Extracted page text data:

━━━━

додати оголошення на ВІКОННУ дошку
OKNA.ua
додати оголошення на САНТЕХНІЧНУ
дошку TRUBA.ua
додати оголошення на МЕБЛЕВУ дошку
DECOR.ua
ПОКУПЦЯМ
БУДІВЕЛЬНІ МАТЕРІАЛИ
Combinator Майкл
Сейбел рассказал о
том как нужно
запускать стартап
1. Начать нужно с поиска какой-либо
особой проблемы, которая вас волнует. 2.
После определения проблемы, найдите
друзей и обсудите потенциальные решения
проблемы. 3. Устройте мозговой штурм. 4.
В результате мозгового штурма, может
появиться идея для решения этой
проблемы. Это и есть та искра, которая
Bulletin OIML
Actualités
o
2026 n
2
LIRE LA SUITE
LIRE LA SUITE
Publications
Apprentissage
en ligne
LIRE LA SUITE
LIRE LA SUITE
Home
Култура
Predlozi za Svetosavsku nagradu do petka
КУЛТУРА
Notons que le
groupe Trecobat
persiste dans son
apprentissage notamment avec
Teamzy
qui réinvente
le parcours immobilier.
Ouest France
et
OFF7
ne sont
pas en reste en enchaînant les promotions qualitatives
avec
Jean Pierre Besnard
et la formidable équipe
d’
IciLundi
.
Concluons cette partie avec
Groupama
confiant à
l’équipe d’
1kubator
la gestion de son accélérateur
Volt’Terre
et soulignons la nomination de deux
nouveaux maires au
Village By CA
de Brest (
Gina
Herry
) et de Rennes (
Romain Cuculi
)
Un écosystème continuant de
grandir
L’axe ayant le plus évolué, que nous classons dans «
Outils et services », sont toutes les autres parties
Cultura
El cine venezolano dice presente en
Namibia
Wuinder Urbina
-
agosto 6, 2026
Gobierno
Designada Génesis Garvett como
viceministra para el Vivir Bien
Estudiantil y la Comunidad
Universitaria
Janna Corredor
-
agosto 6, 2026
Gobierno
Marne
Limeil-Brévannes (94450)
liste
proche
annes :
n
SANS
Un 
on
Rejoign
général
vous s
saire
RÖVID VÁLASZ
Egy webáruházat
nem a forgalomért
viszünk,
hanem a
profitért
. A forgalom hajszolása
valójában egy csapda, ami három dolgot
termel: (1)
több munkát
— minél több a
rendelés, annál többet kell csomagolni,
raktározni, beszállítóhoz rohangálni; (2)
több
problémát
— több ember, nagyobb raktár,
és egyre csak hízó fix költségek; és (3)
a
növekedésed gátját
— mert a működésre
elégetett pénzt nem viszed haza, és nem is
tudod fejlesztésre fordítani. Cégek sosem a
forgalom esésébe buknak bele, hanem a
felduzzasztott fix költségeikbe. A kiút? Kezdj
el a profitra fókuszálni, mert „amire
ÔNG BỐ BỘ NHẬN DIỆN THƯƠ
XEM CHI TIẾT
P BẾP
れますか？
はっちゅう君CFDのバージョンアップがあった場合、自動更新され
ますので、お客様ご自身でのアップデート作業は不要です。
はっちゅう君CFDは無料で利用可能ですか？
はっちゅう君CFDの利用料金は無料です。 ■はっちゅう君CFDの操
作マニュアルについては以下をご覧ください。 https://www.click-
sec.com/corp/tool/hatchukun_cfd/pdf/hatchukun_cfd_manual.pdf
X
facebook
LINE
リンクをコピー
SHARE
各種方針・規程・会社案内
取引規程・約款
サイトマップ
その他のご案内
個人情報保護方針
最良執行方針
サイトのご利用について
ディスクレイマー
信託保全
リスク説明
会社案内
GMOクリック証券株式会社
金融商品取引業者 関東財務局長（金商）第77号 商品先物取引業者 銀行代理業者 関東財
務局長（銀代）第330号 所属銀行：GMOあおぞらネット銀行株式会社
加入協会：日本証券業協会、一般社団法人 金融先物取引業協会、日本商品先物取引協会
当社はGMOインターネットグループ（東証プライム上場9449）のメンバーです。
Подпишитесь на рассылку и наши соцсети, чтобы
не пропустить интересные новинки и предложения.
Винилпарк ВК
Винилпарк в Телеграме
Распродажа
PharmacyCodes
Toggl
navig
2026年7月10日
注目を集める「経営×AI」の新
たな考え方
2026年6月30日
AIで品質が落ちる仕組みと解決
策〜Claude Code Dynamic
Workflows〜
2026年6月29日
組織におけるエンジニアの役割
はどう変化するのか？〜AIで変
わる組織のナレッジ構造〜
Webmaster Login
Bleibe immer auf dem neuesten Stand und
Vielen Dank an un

━━━━

» ASSIGNMENT
Please update the items by replacing "LIRE LA SUITE" with "VOIR PLUS" everywhere it occurs, keeping everything else the same.

» SOLUTION FOR THIS PROBLEM
додати оголошення на ВІКОННУ дошку
OKNA.ua
додати оголошення на САНТЕХНІЧНУ
дошку TRUBA.ua
додати оголошення на МЕБЛЕВУ дошку
DECOR.ua
ПОКУПЦЯМ
БУДІВЕЛЬНІ МАТЕРІАЛИ
Combinator Майкл
Сейбел рассказал о
том как нужно
запускать стартап
1. Начать нужно с поиска какой-либо
особой проблемы, которая вас волнует. 2.
После определения проблемы, найдите
друзей и обсудите потенциальные решения
проблемы. 3. Устройте мозговой штурм. 4.
В результате мозгового штурма, может
появиться идея для решения этой
проблемы. Это и есть та искра, которая
Bulletin OIML
Actualités
o
2026 n
2
VOIR PLUS
VOIR PLUS
Publications
Apprentissage
en ligne
VOIR PLUS
VOIR PLUS
Home
Култура
Predlozi za Svetosavsku nagradu do petka
КУЛТУРА
Notons que le
groupe Trecobat
persiste dans son
apprentissage notamment avec
Teamzy
qui réinvente
le parcours immobilier.
Ouest France
et
OFF7
ne sont
pas en reste en enchaînant les promotions qualitatives
avec
Jean Pierre Besnard
et la formidable équipe
d’
IciLundi
.
Concluons cette partie avec
Groupama
confiant à
l’équipe d’
1kubator
la gestion de son accélérateur
Volt’Terre
et soulignons la nomination de deux
nouveaux maires au
Village By CA
de Brest (
Gina
Herry
) et de Rennes (
Romain Cuculi
)
Un écosystème continuant de
grandir
L’axe ayant le plus évolué, que nous classons dans «
Outils et services », sont toutes les autres parties
Cultura
El cine venezolano dice presente en
Namibia
Wuinder Urbina
-
agosto 6, 2026
Gobierno
Designada Génesis Garvett como
viceministra para el Vivir Bien
Estudiantil y la Comunidad
Universitaria
Janna Corredor
-
agosto 6, 2026
Gobierno
Marne
Limeil-Brévannes (94450)
liste
proche
annes :
n
SANS
Un 
on
Rejoign
général
vous s
saire
RÖVID VÁLASZ
Egy webáruházat
nem a forgalomért
viszünk,
hanem a
profitért
. A forgalom hajszolása
valójában egy csapda, ami három dolgot
termel: (1)
több munkát
— minél több a
rendelés, annál többet kell csomagolni,
raktározni, beszállítóhoz rohangálni; (2)
több
problémát
— több ember, nagyobb raktár,
és egyre csak hízó fix költségek; és (3)
a
növekedésed gátját
— mert a működésre
elégetett pénzt nem viszed haza, és nem is
tudod fejlesztésre fordítani. Cégek sosem a
forgalom esésébe buknak bele, hanem a
felduzzasztott fix költségeikbe. A kiút? Kezdj
el a profitra fókuszálni, mert „amire
ÔNG BỐ BỘ NHẬN DIỆN THƯƠ
XEM CHI TIẾT
P BẾP
れますか？
はっちゅう君CFDのバージョンアップがあった場合、自動更新され
ますので、お客様ご自身でのアップデート作業は不要です。
はっちゅう君CFDは無料で利用可能ですか？
はっちゅう君CFDの利用料金は無料です。 ■はっちゅう君CFDの操
作マニュアルについては以下をご覧ください。 https://www.click-
sec.com/corp/tool/hatchukun_cfd/pdf/hatchukun_cfd_manual.pdf
X
facebook
LINE
リンクをコピー
SHARE
各種方針・規程・会社案内
取引規程・約款
サイトマップ
その他のご案内
個人情報保護方針
最良執行方針
サイトのご利用について
ディスクレイマー
信託保全
リスク説明
会社案内
GMOクリック証券株式会社
金融商品取引業者 関東財務局長（金商）第77号 商品先物取引業者 銀行代理業者 関東財
務局長（銀代）第330号 所属銀行：GMOあおぞらネット銀行株式会社
加入協会：日本証券業協会、一般社団法人 金融先物取引業協会、日本商品先物取引協会
当社はGMOインターネットグループ（東証プライム上場9449）のメンバーです。
Подпишитесь на рассылку и наши соцсети, чтобы
не пропустить интересные новинки и предложения.
Винилпарк ВК
Винилпарк в Телеграме
Распродажа
PharmacyCodes
Toggl
navig
2026年7月10日
注目を集める「経営×AI」の新
たな考え方
2026年6月30日
AIで品質が落ちる仕組みと解決
策〜Claude Code Dynamic
Workflows〜
2026年6月29日
組織におけるエンジニアの役割
はどう変化するのか？〜AIで変
わる組織のナレッジ構造〜
Webmaster Login
Bleibe immer auf dem neuesten Stand und
Vielen Dank an un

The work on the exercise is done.